Data records:

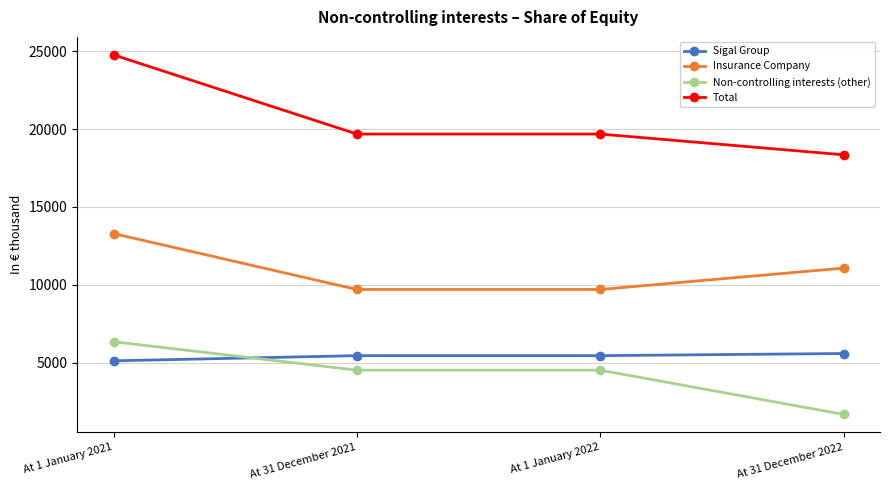

How many lines are shown in the chart?

4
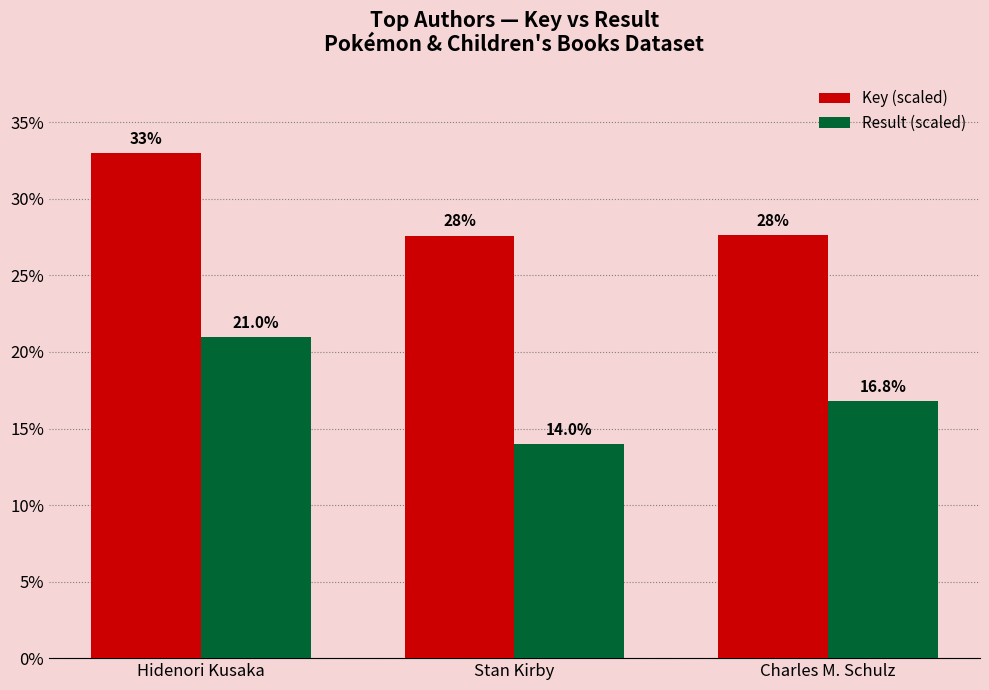

At how many categories does at least one series exceed 16?

3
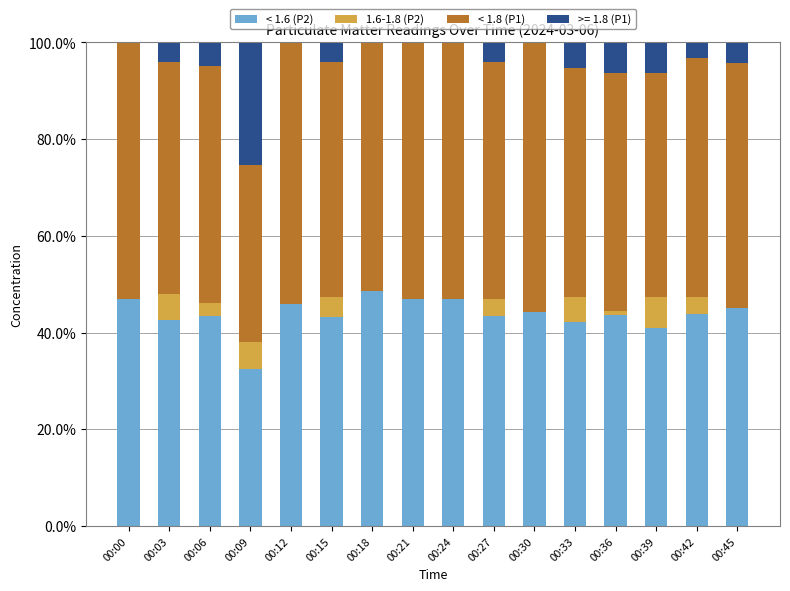

Are the bars grouped side by side (vs. stacked)?

No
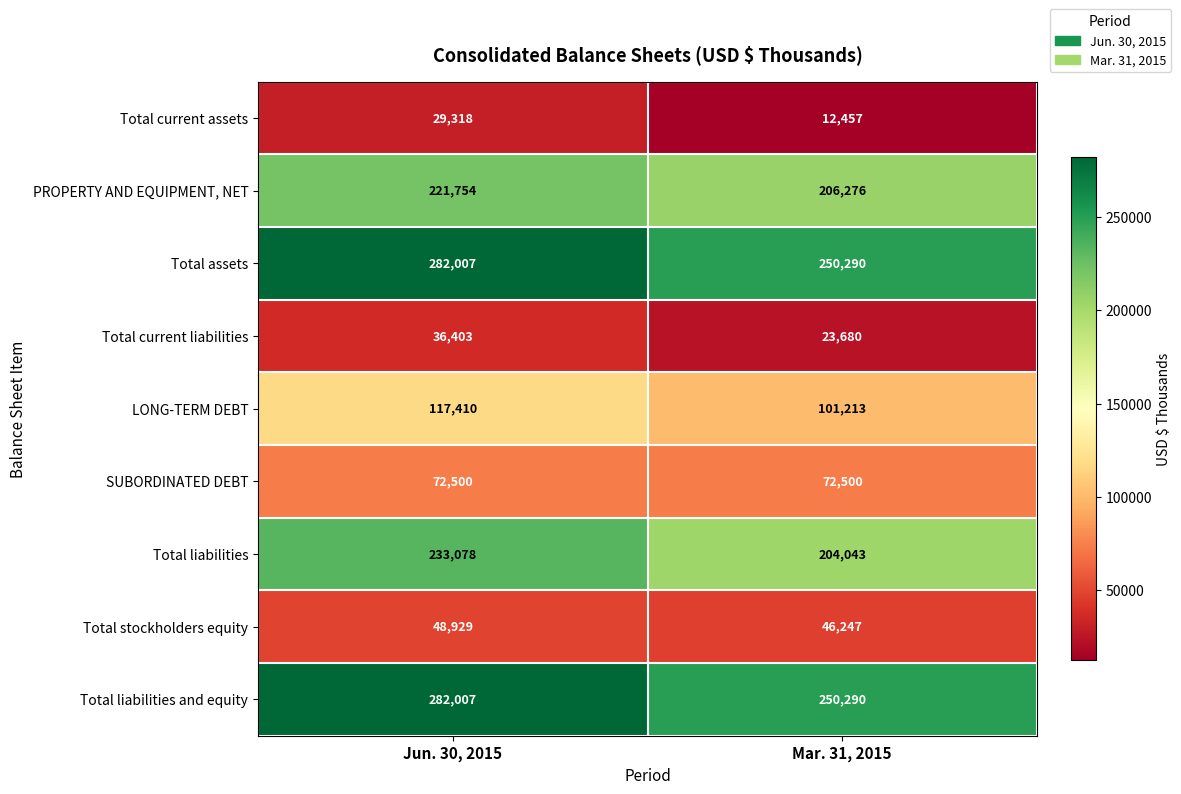

What is the difference between the highest and lowest values at Jun. 30, 2015?

252689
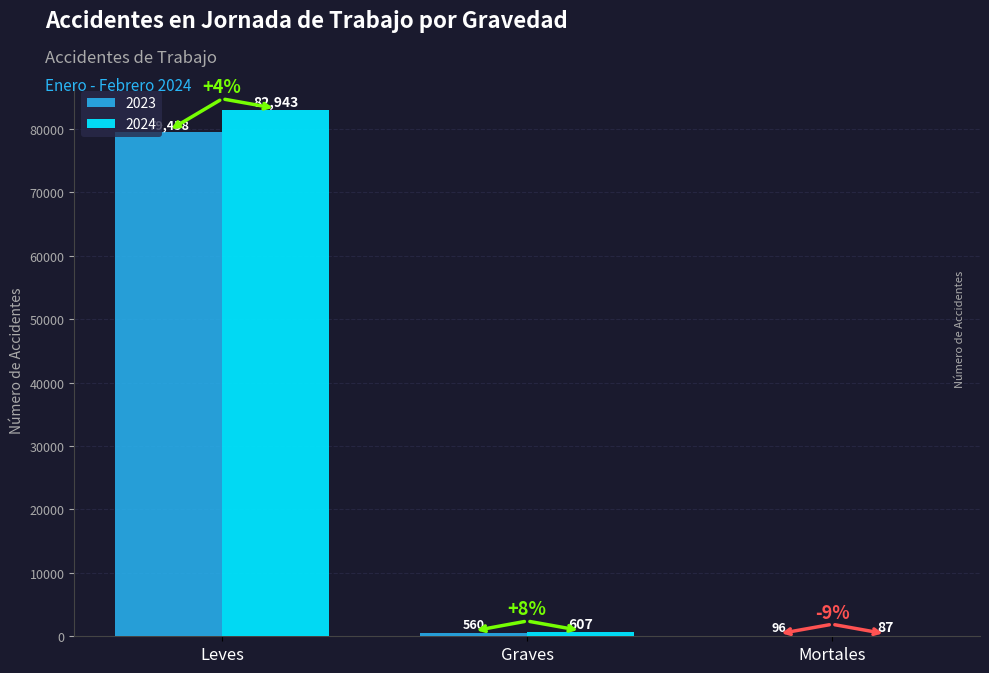

Reading right to left, transcribe all the data shown in this chart.

2023: Mortales=96	Graves=560	Leves=79458
2024: Mortales=87	Graves=607	Leves=82943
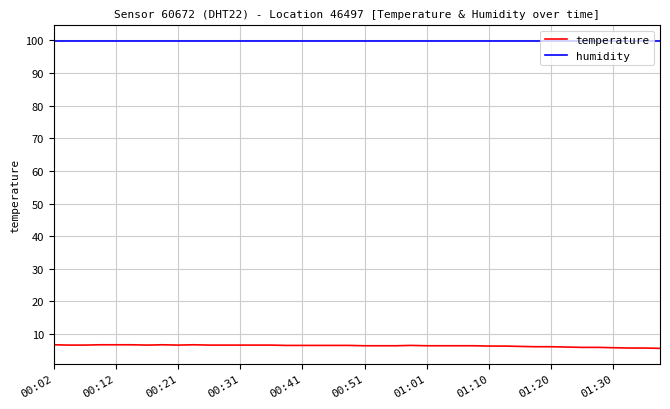

What is the greatest value displayed?

99.9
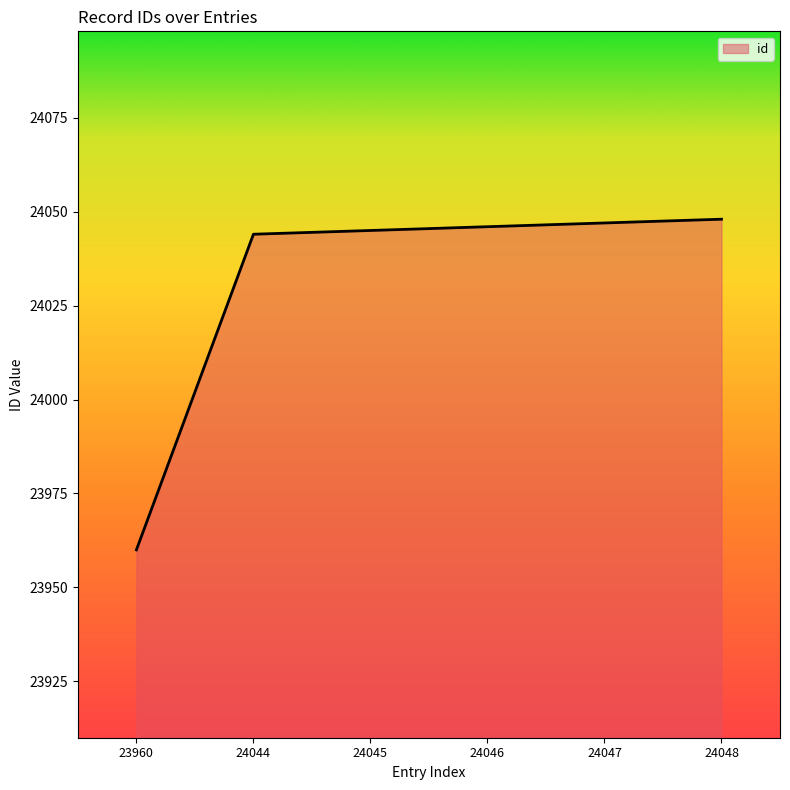

True or false: the data has more than 2 interior local peaks.

False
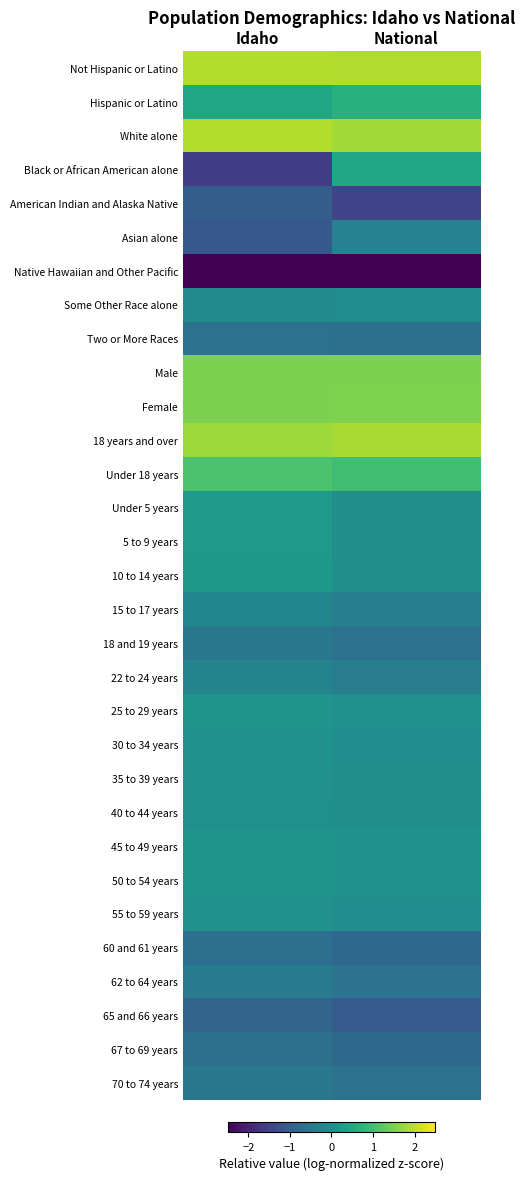

At how many categories does at least one series exceed -1?

2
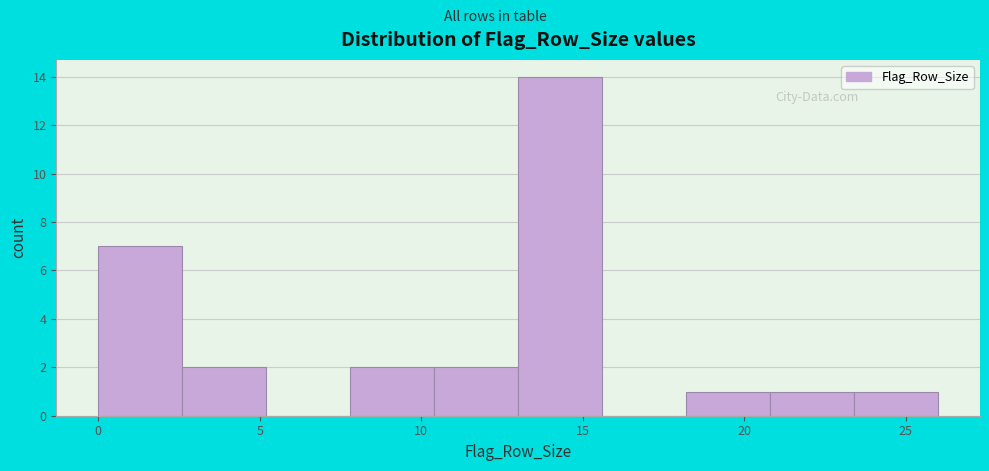

Reading left to right, list every bar in this chart as the range it spans on the x-axis followed by its height. Neither the bar edges nor the heights are printed on the chart, so give them approximately, as read against the axes.

0.0 to 2.6: 7
2.6 to 5.2: 2
5.2 to 7.8: 0
7.8 to 10.4: 2
10.4 to 13.0: 2
13.0 to 15.6: 14
15.6 to 18.2: 0
18.2 to 20.8: 1
20.8 to 23.4: 1
23.4 to 26.0: 1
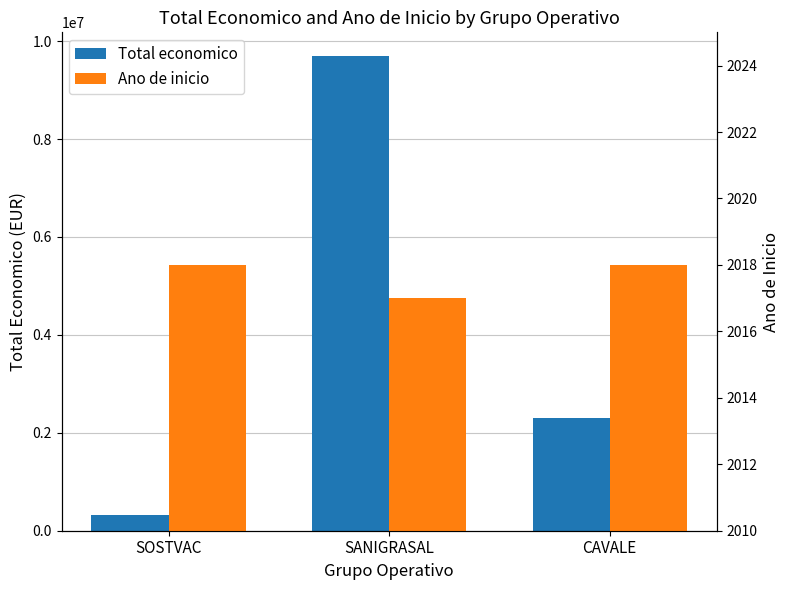

What is the sum of the Ano de inicio values at SOSTVAC and CAVALE?

4036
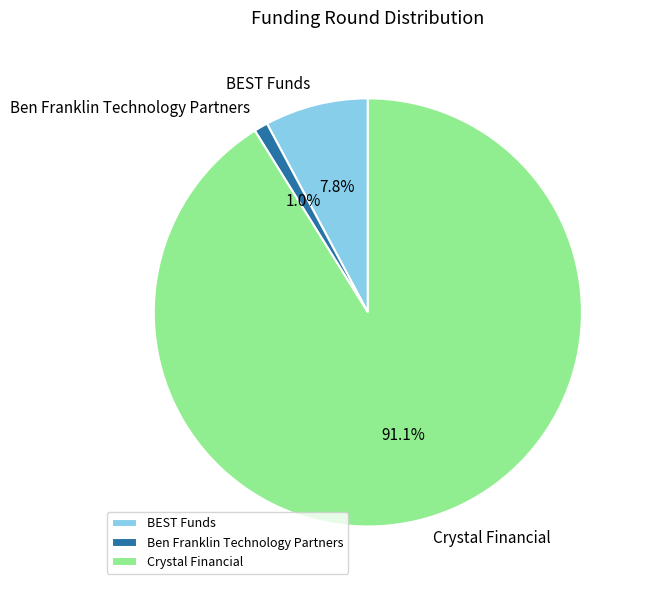

What is the smallest slice in the pie chart?

Ben Franklin Technology Partners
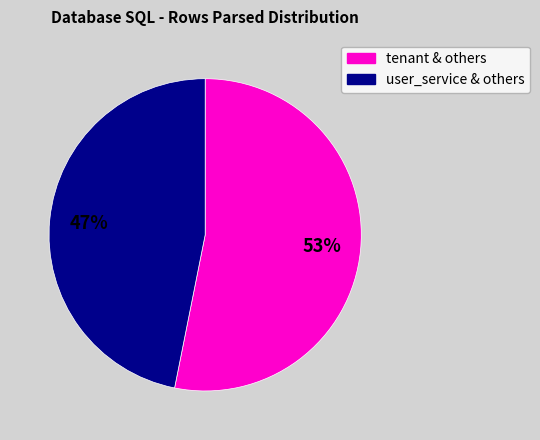

To the nearest percent, what is the difference between the largest and smallest slice percentages?

6%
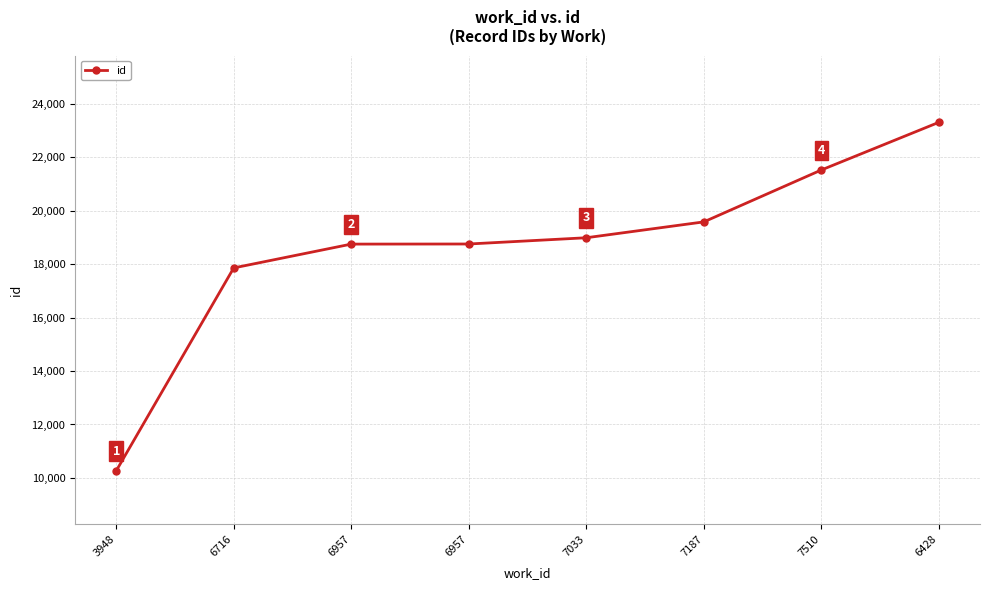

How many data points does each series have?

8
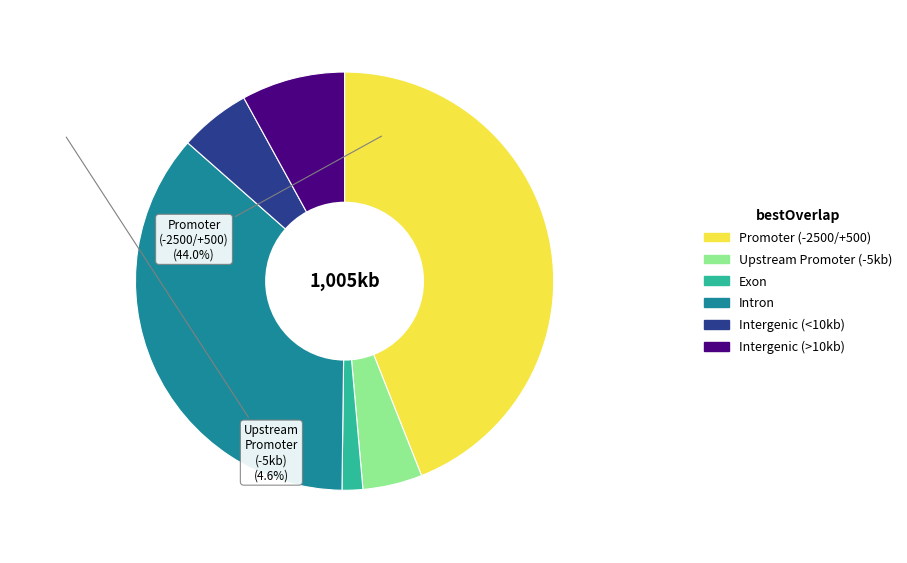

Is there any slice that represents more than half of the pie?

No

**TASK TO COMPLETE:** Count the lines in the data records above that contain the word "values". Reply with the number only.

**RESPONSE AREA:** 2